> _WHAT IS ASKED_: Retype the passage of the forum thread on see-through side panels from "I have a Systemax" to "of the computer.".

> _TEXT EXTRACT_:
# Solved: See-Through Replacement Side Panels



## referee07 (Sep 11, 2003)

I have a Systemax tower model and was wondering if anyone knows of a company that sells replacement side panels that are see-through (plastic) with an optional internal light that can be installed? I have seen these "see-through/into" computers in computer magazines and would like to have this for/on my computer. The side panels slide out and could easily be replaced with other side panels. Also, an internal light would be needed in order to see the inner workings of the computer.


----------



## etaf (Oct 2, 2003)

its know as modding 
heres a search
http://www.google.co.uk/search?hl=en&q=computer+modding&meta=

also a search for replacement side panels for towers
http://www.google.co.uk/search?hl=en&q=computer+modding+replacement+side+panels&spell=1

what country are you in?


----------



## referee07 (Sep 11, 2003)

> _INFORMATION SUPPLIED_:
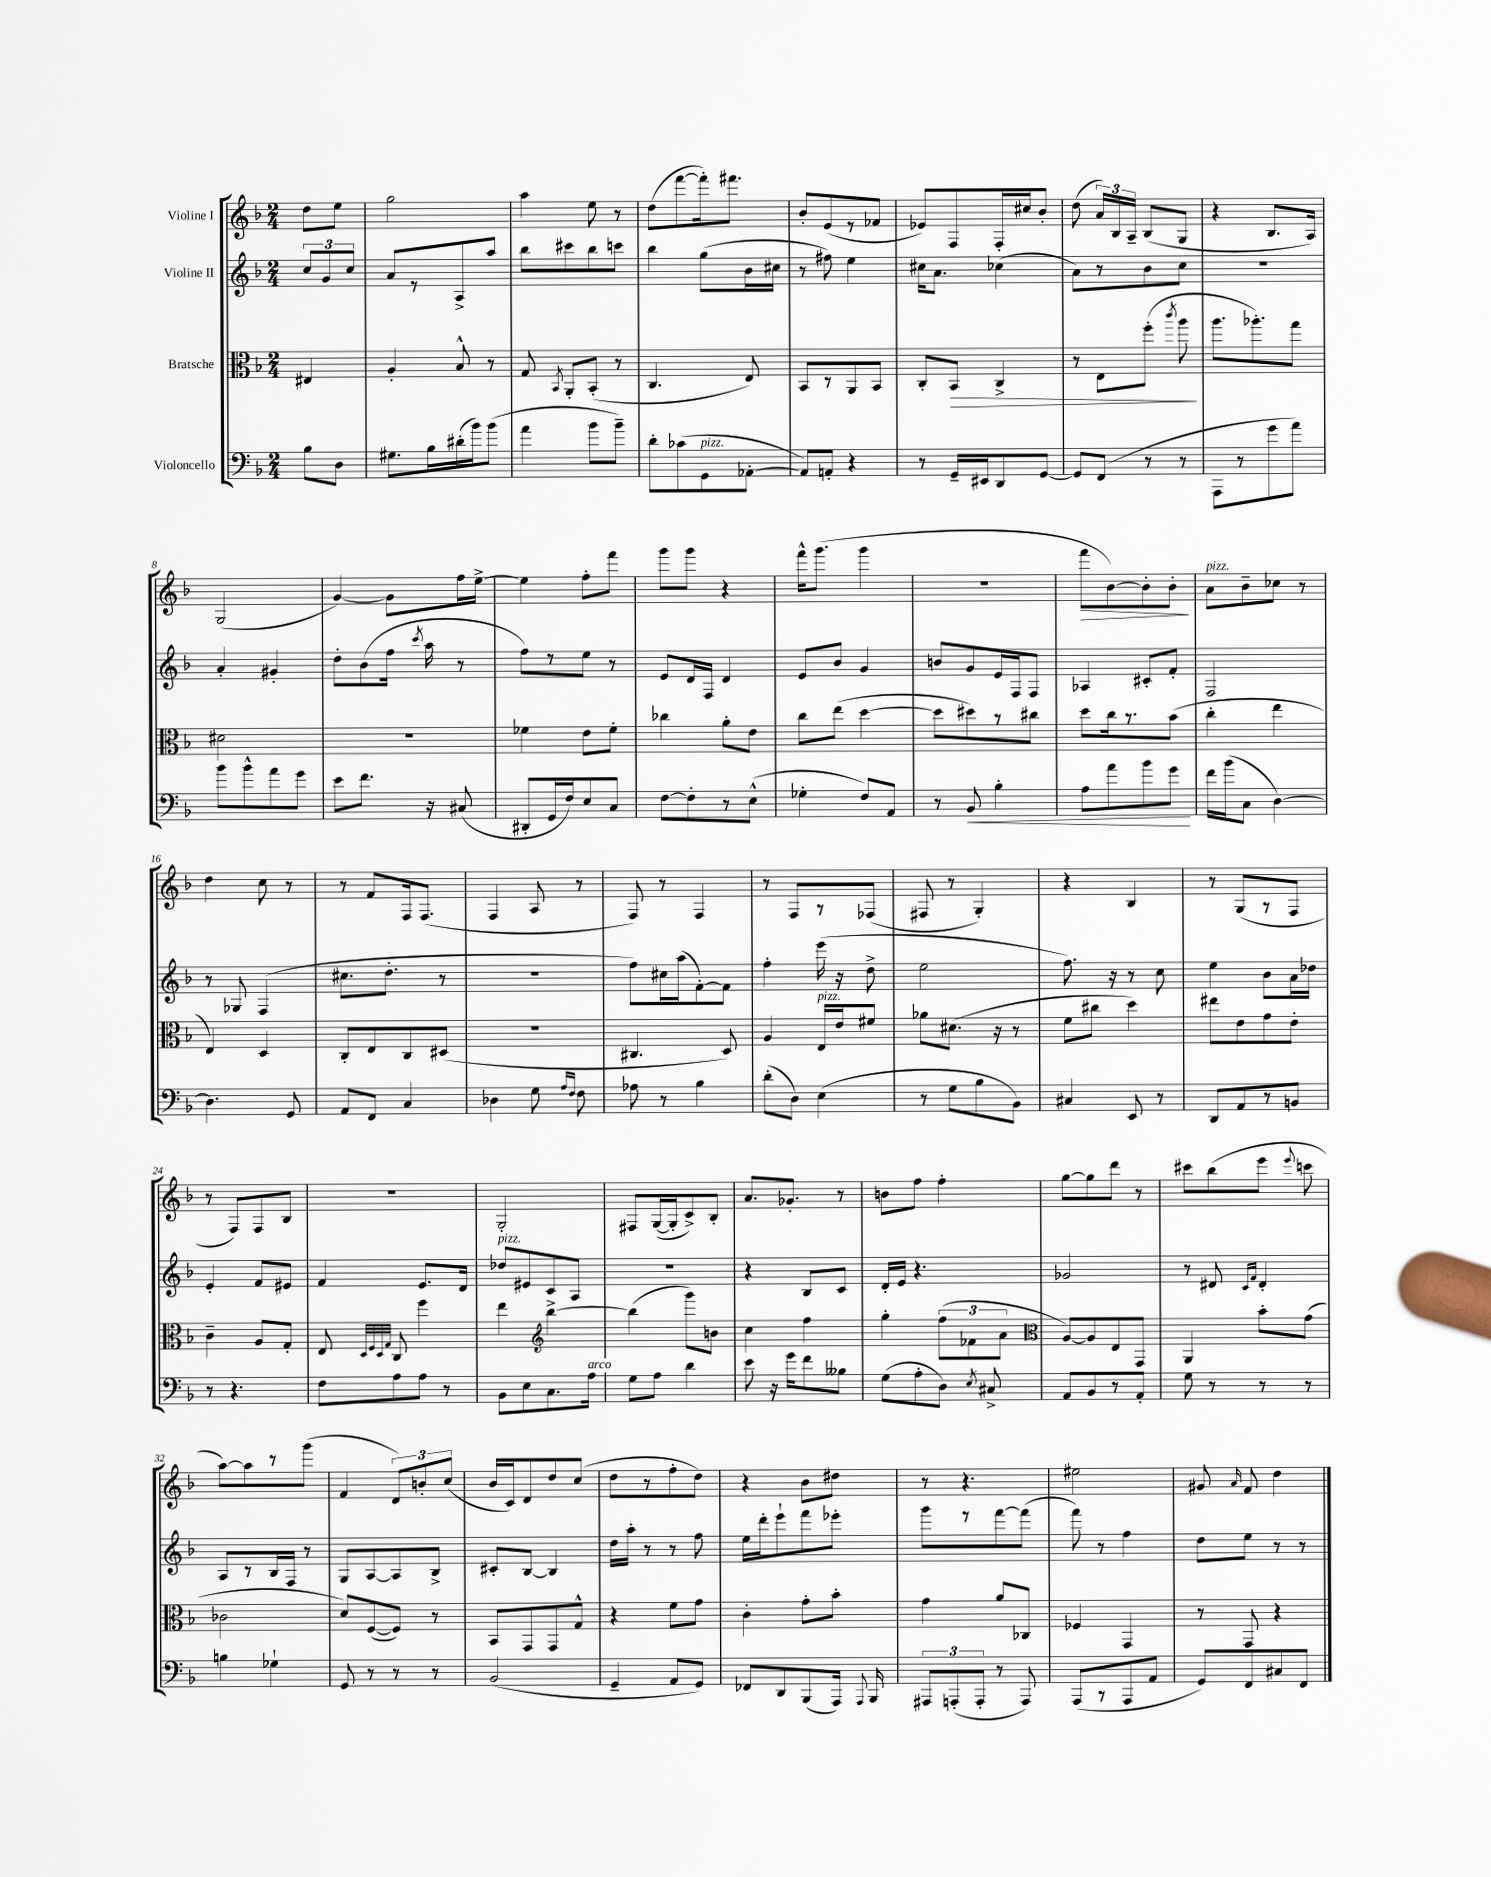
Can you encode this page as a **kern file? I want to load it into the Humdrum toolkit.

> _RESPONSE TO THIS EXERCISE_:
I have a Systemax tower model and was wondering if anyone knows of a company that sells replacement side panels that are see-through (plastic) with an optional internal light that can be installed? I have seen these "see-through/into" computers in computer magazines and would like to have this for/on my computer. The side panels slide out and could easily be replaced with other side panels. Also, an internal light would be needed in order to see the inner workings of the computer.